▶ [EXERCISES TO COMPLETE]
**a)** According to the header for the paper on trigonometric functional equations, on what date was the paper accepted?
**b)** Transcribe the header for the paper on trigonometric functional equations from "Received: 27 June" to "(Email address: elqorachi@hotmail.com)".
**c)** Go on with the header page for the paper on trigonometric functional equations, starting after its final line.

-------- READING TEXT --------

**Title:** Trigonometric functional equations on non-abelian semigroups

**Montes Taurus J. Pure Appl. Math.** / ISSN: 2687-4814

**Article ID:** MTJPAM-D-22-00022; **Volume 4 / Issue 3 / Year 2022**, Pages 175-193

**Document Type:** Research Paper

**Author(s):** Belfakih Keltouma ^{a} , Elqorachi Elhoucien ^{b}

^{a}Multidisciplinary faculty, Ibn Zohr University, Taroudant, Morocco

^{b}Department of Mathematics, Ibn Zohr University, Faculty of Sciences, Agadir, Morocco

Received: 27 June 2022, Accepted: 30 September 2022, Published: 29 November 2022.

**Corresponding Author:** Elqorachi Elhoucien (Email address: elqorachi@hotmail.com)

-------- SOURCE DATA --------

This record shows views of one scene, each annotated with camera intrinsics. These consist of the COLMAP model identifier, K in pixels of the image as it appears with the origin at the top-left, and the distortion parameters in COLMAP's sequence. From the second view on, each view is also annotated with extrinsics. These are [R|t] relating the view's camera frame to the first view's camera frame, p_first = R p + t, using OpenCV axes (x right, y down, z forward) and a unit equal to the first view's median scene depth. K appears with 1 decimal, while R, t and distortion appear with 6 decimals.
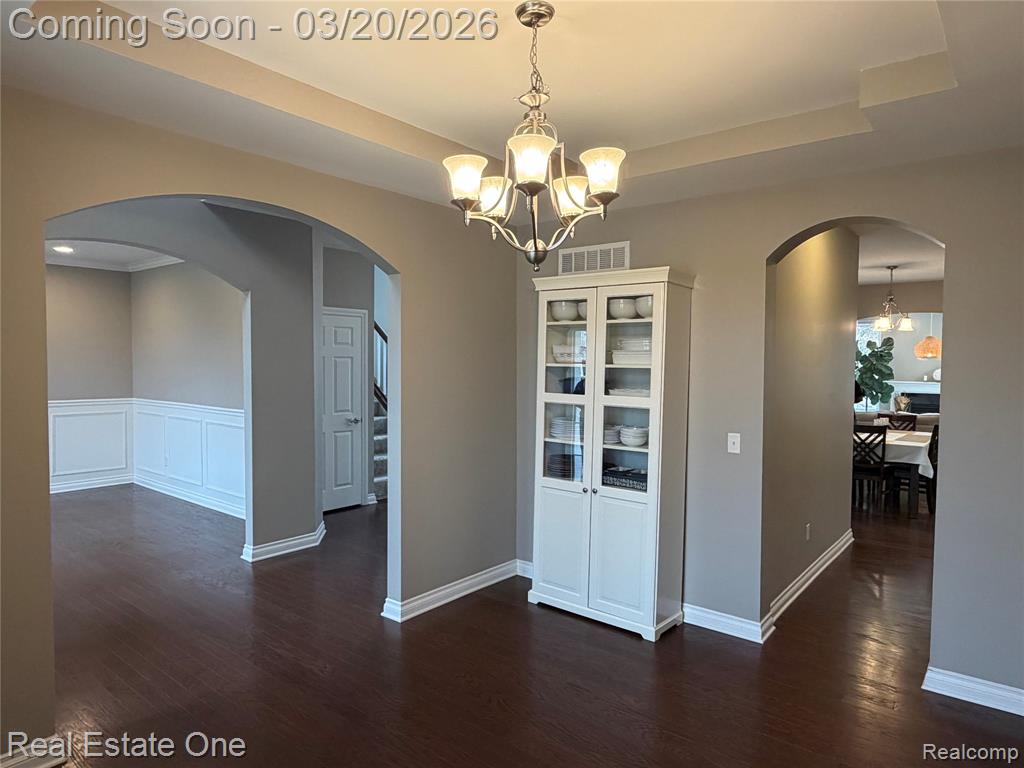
lens RADIAL K [[632.7, 0, 508.4], [0, 632.7, 382.5], [0, 0, 1]] dist [0.001403, 0.002183]
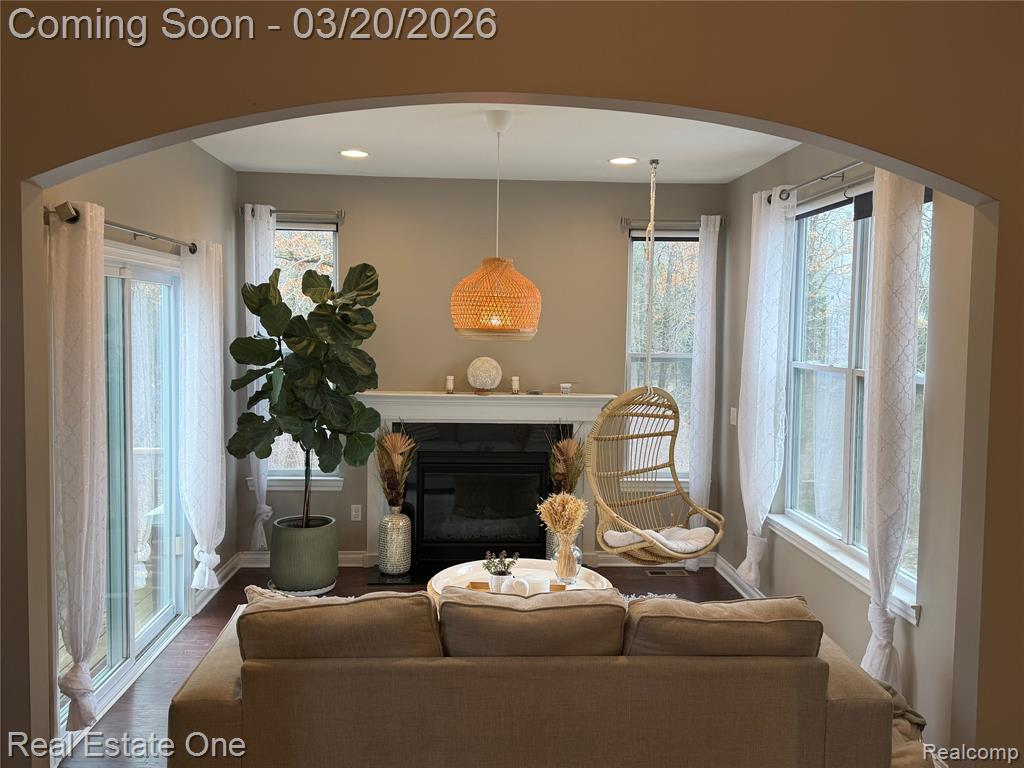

--------

▶ [ANSWERS BELOW]
**a)** 30 September 2022

**b)**
Received: 27 June 2022, Accepted: 30 September 2022, Published: 29 November 2022.

**Corresponding Author:** Elqorachi Elhoucien (Email address: elqorachi@hotmail.com)

**c)**
**Full Text:** PDF

**Abstract**

Let *S* be a semigroup, and let *μ* : *S* → ℂ be a multiplicative function such that *μ*(*x**σ*(*x*)) = 1 for all *x* ∈ *S*. We study the properties of the solutions of the functional equations

*f*(*x**y*)+*μ*(*y*)*f*(*x**σ*(*y*)) = 2*f*(*x*)*g*(*y*)+2*f*(*y*)*g*(*x*), *x*, *y* ∈ *S*,

*f*(*x**y*)+*μ*(*y*)*f*(*x**σ*(*y*)) = 2*f*(*x*)*f*(*y*)+2*g*(*x*)*g*(*y*), *x*, *y* ∈ *S*,

where *σ* is an involutive morphism. The solutions are expressed by means of solutions of d’Alembert’s *μ*-functional equation and the functional equation

*f*(*x**y*)+*μ*(*y*)*f*(*x**σ*(*y*)) = 2*f*(*x*)*ϕ*(*y*)+2*f*(*y*)*ϕ*(*x*), *x*, *y* ∈ *S*,

in which *ϕ* is a solution of d’Alembert’s *μ*-functional equation. As an application we prove that, in a nilpotent group *G* which is generated by its squares, the solutions of the functional equation

*f*(*x**y*)+*μ*(*y*)*f*(*x**y*^{−1})=2*f*(*x*)*g*(*y*)+2*f*(*y*)*g*(*x*), *x*, *y* ∈ *G*

are abelian.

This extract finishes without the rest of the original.